Auf der nächsten Ebene finden wir das formale Produkt, die konkrete physische Einheit, die unmittelbar als Kaufobjekt erkannt wird wie Lippenstifte (Kernprodukt Schönheit und/oder begehrt sein) oder Zahnpasta (für gesunde, schöne Zähne), etc… Zum formalen Produkt zählen auch Qualitätsniveau, Styling, Markenname und Verpackung! – Und nochmals eine Ebene weiter finden wir das erweiterte Produkt, die Gesamtheit aller Vorteile, die der Käufer mit dem formalen Produkt erwirbt oder erfährt. Spätestens hier kommen Services oder Dienstleistungen (Installation, Schulung, Beratung, Garantien etc…) zur Geltung.

Produkte können greifbare Gegenstände sein, vermehrt aber auch Dienstleistungen (siehe Haupttext) sowie Ideen oder Personen, die gegen Entgelt angeboten werden: Ein gutes Abendessen, die Beratung des Steuerexperten, der rasch organisierte Babysitter oder die Taxifahrt – das alles sind Produkte (nach Armin Seiler, BWL in der Praxis IV, 2001).

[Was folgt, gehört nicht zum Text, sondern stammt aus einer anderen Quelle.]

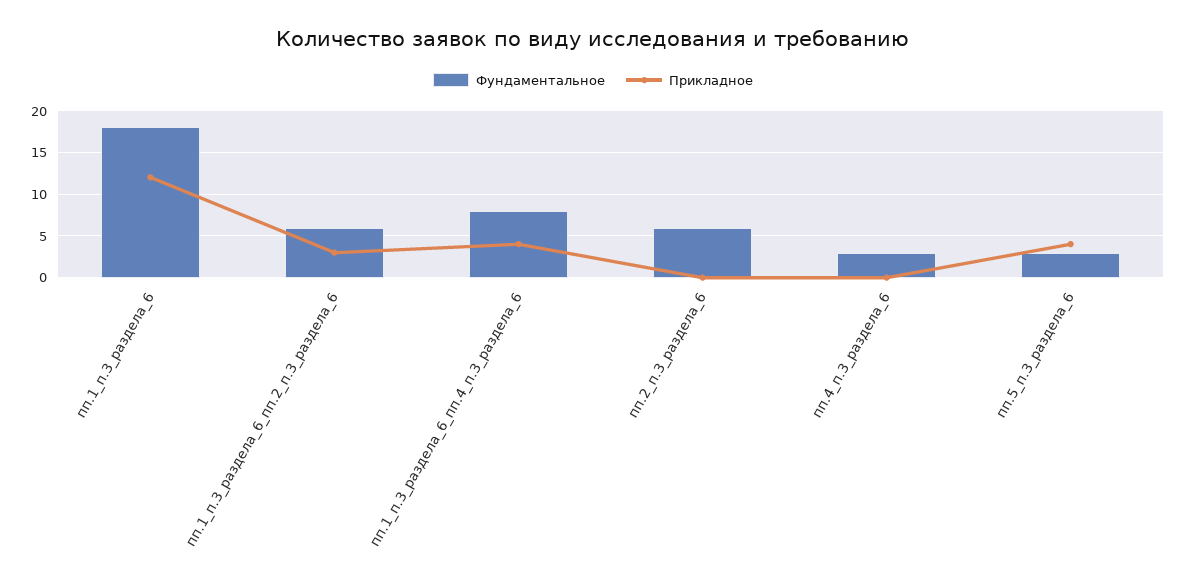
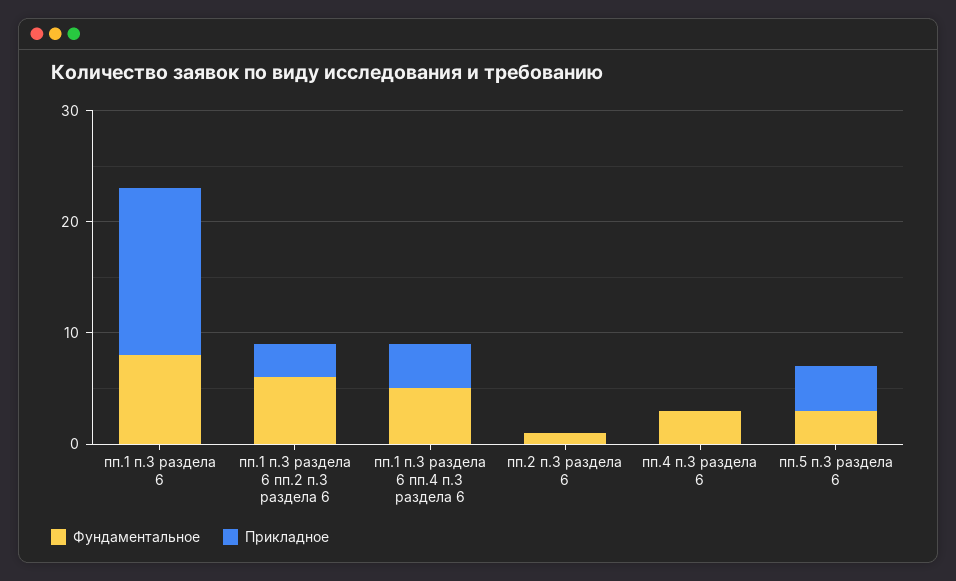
  {
    "Фундаментальное": {
-     "пп.1_п.3_раздела_6": 18,
+     "пп.1_п.3_раздела_6": 8,
      "пп.1_п.3_раздела_6_пп.2_п.3_раздела_6": 6,
-     "пп.1_п.3_раздела_6_пп.4_п.3_раздела_6": 8,
+     "пп.1_п.3_раздела_6_пп.4_п.3_раздела_6": 5,
-     "пп.2_п.3_раздела_6": 6,
+     "пп.2_п.3_раздела_6": 1,
      "пп.4_п.3_раздела_6": 3,
      "пп.5_п.3_раздела_6": 3
    },
    "Прикладное": {
-     "пп.1_п.3_раздела_6": 12,
+     "пп.1_п.3_раздела_6": 15,
      "пп.1_п.3_раздела_6_пп.2_п.3_раздела_6": 3,
      "пп.1_п.3_раздела_6_пп.4_п.3_раздела_6": 4,
      "пп.2_п.3_раздела_6": 0,
      "пп.4_п.3_раздела_6": 0,
      "пп.5_п.3_раздела_6": 4
    }
  }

Spannend und im Rückblick auf den Text "Wertschöpfungskette" (Fitness Tribune Heft 101) werden die Verknüpfungen von Produkt-Ebenen und dem so genannten Systemverkauf: Das Unternehmen Xerox bietet beispielsweise nicht nur einen Kopierapparat an (Kernprodukt: Blätter vervielfältigen können), sondern ein ganzes System, das unter anderem die Marke, Garantien und Reparaturservices umfasst. Gerade im Fitnessmarkt können Systemverkäufe eine kreative Möglichkeit darstellen, die Rentabilität markant zu verbessern.


* Dieses Herausfiltern von Kernvorteilen ist, in aller Bescheidenheit, einer der Gründe, warum externe, unabhängige Marketing-Berater hinzugezogen werden: Erst durch das Erkennen und präzise Formulieren von Kernvorteilen kann ein Produkt überhaupt gestaltet, kann eine harmonische Kette von Wertschöpfungselementen geknüpft und systemorientiert, resp. bedarfsgerecht, angeboten werden.